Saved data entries

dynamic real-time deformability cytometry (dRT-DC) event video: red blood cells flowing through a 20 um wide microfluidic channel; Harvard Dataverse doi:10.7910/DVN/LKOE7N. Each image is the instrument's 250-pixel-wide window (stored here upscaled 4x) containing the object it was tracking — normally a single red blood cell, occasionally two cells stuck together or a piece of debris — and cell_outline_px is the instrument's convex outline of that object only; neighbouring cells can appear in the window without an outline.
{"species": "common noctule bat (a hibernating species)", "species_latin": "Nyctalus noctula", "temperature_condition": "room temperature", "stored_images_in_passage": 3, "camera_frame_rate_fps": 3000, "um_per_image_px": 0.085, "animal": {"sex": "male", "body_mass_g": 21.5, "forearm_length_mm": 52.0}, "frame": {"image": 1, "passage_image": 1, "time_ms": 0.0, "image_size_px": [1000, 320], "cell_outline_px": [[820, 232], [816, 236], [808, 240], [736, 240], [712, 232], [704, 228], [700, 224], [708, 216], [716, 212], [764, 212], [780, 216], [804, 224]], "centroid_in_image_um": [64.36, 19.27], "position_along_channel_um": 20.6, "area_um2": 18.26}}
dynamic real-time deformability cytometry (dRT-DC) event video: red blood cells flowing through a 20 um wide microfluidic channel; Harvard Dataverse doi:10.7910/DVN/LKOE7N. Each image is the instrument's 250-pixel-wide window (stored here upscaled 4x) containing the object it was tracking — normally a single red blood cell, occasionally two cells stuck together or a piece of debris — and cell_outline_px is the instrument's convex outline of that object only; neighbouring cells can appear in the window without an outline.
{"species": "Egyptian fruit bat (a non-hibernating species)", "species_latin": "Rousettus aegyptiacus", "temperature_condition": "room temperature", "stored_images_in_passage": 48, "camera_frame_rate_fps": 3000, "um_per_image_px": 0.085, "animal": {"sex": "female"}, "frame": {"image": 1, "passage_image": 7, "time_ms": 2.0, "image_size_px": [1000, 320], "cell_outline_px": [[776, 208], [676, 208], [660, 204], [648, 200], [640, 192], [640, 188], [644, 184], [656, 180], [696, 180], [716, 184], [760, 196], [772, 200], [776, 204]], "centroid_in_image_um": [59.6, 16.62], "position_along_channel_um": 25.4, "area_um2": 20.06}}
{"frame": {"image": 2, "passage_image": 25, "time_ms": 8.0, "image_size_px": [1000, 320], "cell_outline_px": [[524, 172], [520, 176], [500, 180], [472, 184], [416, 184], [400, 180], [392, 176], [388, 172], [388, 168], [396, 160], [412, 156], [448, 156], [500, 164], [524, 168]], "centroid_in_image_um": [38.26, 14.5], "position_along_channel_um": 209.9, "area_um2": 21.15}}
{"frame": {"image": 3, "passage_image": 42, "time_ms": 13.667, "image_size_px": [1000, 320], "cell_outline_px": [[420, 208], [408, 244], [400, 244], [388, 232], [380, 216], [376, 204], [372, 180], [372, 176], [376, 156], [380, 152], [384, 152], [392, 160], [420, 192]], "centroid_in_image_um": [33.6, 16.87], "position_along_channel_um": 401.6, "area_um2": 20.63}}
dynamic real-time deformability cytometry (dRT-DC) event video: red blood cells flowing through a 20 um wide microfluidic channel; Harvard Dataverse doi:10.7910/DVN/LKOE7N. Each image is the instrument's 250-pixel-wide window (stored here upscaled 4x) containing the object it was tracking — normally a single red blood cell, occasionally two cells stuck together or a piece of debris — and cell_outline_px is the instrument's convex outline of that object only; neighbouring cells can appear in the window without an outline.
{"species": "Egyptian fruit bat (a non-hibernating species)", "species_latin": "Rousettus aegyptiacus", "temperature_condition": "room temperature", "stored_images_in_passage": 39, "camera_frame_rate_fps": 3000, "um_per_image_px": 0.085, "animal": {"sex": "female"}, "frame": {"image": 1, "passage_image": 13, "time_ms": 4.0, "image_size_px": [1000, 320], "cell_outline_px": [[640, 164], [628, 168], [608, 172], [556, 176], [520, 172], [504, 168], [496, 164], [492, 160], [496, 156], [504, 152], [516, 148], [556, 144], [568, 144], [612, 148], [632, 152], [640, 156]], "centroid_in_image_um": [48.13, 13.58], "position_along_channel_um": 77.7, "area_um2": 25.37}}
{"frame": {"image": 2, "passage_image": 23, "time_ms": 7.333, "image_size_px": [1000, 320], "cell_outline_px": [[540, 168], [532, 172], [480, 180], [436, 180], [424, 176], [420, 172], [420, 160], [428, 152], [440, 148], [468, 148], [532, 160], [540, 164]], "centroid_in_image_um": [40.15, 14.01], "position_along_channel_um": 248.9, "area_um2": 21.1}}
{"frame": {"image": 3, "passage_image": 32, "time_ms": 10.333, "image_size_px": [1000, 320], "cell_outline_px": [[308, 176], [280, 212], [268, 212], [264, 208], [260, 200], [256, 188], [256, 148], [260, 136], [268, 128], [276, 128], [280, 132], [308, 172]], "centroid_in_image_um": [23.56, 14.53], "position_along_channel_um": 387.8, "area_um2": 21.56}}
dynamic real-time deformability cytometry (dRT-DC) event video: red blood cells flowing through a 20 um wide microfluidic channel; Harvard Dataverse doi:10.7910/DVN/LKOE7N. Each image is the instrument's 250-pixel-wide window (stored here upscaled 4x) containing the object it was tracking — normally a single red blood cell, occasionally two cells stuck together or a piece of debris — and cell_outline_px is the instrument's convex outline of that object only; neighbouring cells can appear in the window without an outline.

**WHAT YOU HAVE TO DO:**
Your task is to repeat every line exactly.

**COMPLETED TASK:**
dynamic real-time deformability cytometry (dRT-DC) event video: red blood cells flowing through a 20 um wide microfluidic channel; Harvard Dataverse doi:10.7910/DVN/LKOE7N. Each image is the instrument's 250-pixel-wide window (stored here upscaled 4x) containing the object it was tracking — normally a single red blood cell, occasionally two cells stuck together or a piece of debris — and cell_outline_px is the instrument's convex outline of that object only; neighbouring cells can appear in the window without an outline.
{"species": "common noctule bat (a hibernating species)", "species_latin": "Nyctalus noctula", "temperature_condition": "room temperature", "stored_images_in_passage": 3, "camera_frame_rate_fps": 3000, "um_per_image_px": 0.085, "animal": {"sex": "male", "body_mass_g": 21.5, "forearm_length_mm": 52.0}, "frame": {"image": 1, "passage_image": 1, "time_ms": 0.0, "image_size_px": [1000, 320], "cell_outline_px": [[820, 232], [816, 236], [808, 240], [736, 240], [712, 232], [704, 228], [700, 224], [708, 216], [716, 212], [764, 212], [780, 216], [804, 224]], "centroid_in_image_um": [64.36, 19.27], "position_along_channel_um": 20.6, "area_um2": 18.26}}
dynamic real-time deformability cytometry (dRT-DC) event video: red blood cells flowing through a 20 um wide microfluidic channel; Harvard Dataverse doi:10.7910/DVN/LKOE7N. Each image is the instrument's 250-pixel-wide window (stored here upscaled 4x) containing the object it was tracking — normally a single red blood cell, occasionally two cells stuck together or a piece of debris — and cell_outline_px is the instrument's convex outline of that object only; neighbouring cells can appear in the window without an outline.
{"species": "Egyptian fruit bat (a non-hibernating species)", "species_latin": "Rousettus aegyptiacus", "temperature_condition": "room temperature", "stored_images_in_passage": 48, "camera_frame_rate_fps": 3000, "um_per_image_px": 0.085, "animal": {"sex": "female"}, "frame": {"image": 1, "passage_image": 7, "time_ms": 2.0, "image_size_px": [1000, 320], "cell_outline_px": [[776, 208], [676, 208], [660, 204], [648, 200], [640, 192], [640, 188], [644, 184], [656, 180], [696, 180], [716, 184], [760, 196], [772, 200], [776, 204]], "centroid_in_image_um": [59.6, 16.62], "position_along_channel_um": 25.4, "area_um2": 20.06}}
{"frame": {"image": 2, "passage_image": 25, "time_ms": 8.0, "image_size_px": [1000, 320], "cell_outline_px": [[524, 172], [520, 176], [500, 180], [472, 184], [416, 184], [400, 180], [392, 176], [388, 172], [388, 168], [396, 160], [412, 156], [448, 156], [500, 164], [524, 168]], "centroid_in_image_um": [38.26, 14.5], "position_along_channel_um": 209.9, "area_um2": 21.15}}
{"frame": {"image": 3, "passage_image": 42, "time_ms": 13.667, "image_size_px": [1000, 320], "cell_outline_px": [[420, 208], [408, 244], [400, 244], [388, 232], [380, 216], [376, 204], [372, 180], [372, 176], [376, 156], [380, 152], [384, 152], [392, 160], [420, 192]], "centroid_in_image_um": [33.6, 16.87], "position_along_channel_um": 401.6, "area_um2": 20.63}}
dynamic real-time deformability cytometry (dRT-DC) event video: red blood cells flowing through a 20 um wide microfluidic channel; Harvard Dataverse doi:10.7910/DVN/LKOE7N. Each image is the instrument's 250-pixel-wide window (stored here upscaled 4x) containing the object it was tracking — normally a single red blood cell, occasionally two cells stuck together or a piece of debris — and cell_outline_px is the instrument's convex outline of that object only; neighbouring cells can appear in the window without an outline.
{"species": "Egyptian fruit bat (a non-hibernating species)", "species_latin": "Rousettus aegyptiacus", "temperature_condition": "room temperature", "stored_images_in_passage": 39, "camera_frame_rate_fps": 3000, "um_per_image_px": 0.085, "animal": {"sex": "female"}, "frame": {"image": 1, "passage_image": 13, "time_ms": 4.0, "image_size_px": [1000, 320], "cell_outline_px": [[640, 164], [628, 168], [608, 172], [556, 176], [520, 172], [504, 168], [496, 164], [492, 160], [496, 156], [504, 152], [516, 148], [556, 144], [568, 144], [612, 148], [632, 152], [640, 156]], "centroid_in_image_um": [48.13, 13.58], "position_along_channel_um": 77.7, "area_um2": 25.37}}
{"frame": {"image": 2, "passage_image": 23, "time_ms": 7.333, "image_size_px": [1000, 320], "cell_outline_px": [[540, 168], [532, 172], [480, 180], [436, 180], [424, 176], [420, 172], [420, 160], [428, 152], [440, 148], [468, 148], [532, 160], [540, 164]], "centroid_in_image_um": [40.15, 14.01], "position_along_channel_um": 248.9, "area_um2": 21.1}}
{"frame": {"image": 3, "passage_image": 32, "time_ms": 10.333, "image_size_px": [1000, 320], "cell_outline_px": [[308, 176], [280, 212], [268, 212], [264, 208], [260, 200], [256, 188], [256, 148], [260, 136], [268, 128], [276, 128], [280, 132], [308, 172]], "centroid_in_image_um": [23.56, 14.53], "position_along_channel_um": 387.8, "area_um2": 21.56}}
dynamic real-time deformability cytometry (dRT-DC) event video: red blood cells flowing through a 20 um wide microfluidic channel; Harvard Dataverse doi:10.7910/DVN/LKOE7N. Each image is the instrument's 250-pixel-wide window (stored here upscaled 4x) containing the object it was tracking — normally a single red blood cell, occasionally two cells stuck together or a piece of debris — and cell_outline_px is the instrument's convex outline of that object only; neighbouring cells can appear in the window without an outline.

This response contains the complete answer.